A análise, que integra o Boletim Económico de Junho da instituição, revela que um trabalhador licenciado no setor público tem, face ao sector privado, um ganho salarial superior em cerca de 35 pontos percentuais (p.p.) no final da carreira face ao ponto de entrada.
«Entre 2008-09 e 2018-19, tal perfil crescente do diferencial manteve-se, mas verificou-se uma redução aproximadamente uniforme ao longo da carreira», assinala ainda assim.
O estudo realça que enquanto em 2008-09 existia um prémio em todos os escalões de experiência no sector público, actualmente a situação já não se verifica para os licenciados no início da carreira.
«O sector público perdeu assim capacidade de atracção de jovens licenciados relativamente ao sector privado», refere.
Para os não-licenciados, a análise conclui que o diferencial salarial só se torna positivo após 28 anos de experiência no caso da escolaridade igual ou inferior ao 9.º ano, e após 20 anos de experiência, para os indivíduos que concluíram o 12.º ano.

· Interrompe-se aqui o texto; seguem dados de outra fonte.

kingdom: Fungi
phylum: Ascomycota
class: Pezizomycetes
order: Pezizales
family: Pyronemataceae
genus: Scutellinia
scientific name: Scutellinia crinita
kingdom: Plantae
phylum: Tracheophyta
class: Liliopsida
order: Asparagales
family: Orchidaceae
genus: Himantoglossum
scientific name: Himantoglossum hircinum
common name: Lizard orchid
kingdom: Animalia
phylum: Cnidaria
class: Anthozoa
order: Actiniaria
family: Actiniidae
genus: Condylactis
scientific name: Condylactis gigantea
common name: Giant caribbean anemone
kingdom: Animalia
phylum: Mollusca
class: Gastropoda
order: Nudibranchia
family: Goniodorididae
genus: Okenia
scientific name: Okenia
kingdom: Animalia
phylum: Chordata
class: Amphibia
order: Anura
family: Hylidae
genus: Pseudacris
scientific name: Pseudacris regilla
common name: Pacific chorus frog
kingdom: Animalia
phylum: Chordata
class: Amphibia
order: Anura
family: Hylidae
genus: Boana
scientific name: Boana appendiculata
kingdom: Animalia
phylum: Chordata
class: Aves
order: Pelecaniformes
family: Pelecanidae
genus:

O BdP explica que o prémio salarial médio do sector público é de cerca de 11% em 2018-2019, tendo diminuído cerca de 03 p.p. desde 2008-09.
O prémio salarial do sector público é mais elevado para quem tem educação superior (23% no período mais recente), embora também se observe um prémio de 9% para os indivíduos que concluíram o 12.º ano.
«Parte do prémio dos licenciados advém da maior proporção de licenciados a ocupar profissões menos qualificadas no sector privado do que no sector público», explica.
No período mais recente, metade dos recursos humanos do setor público são licenciados, contra 20% no sector privado, ainda que o nível de escolaridade tenha melhorado em ambos os sectores.
Segundo o BdP, o sector público também se distingue do privado pela elevada proporção de mulheres (mais de 60%), por um maior número médio de anos de experiência (mais quatro anos) e por um menor número médio de horas trabalhadas.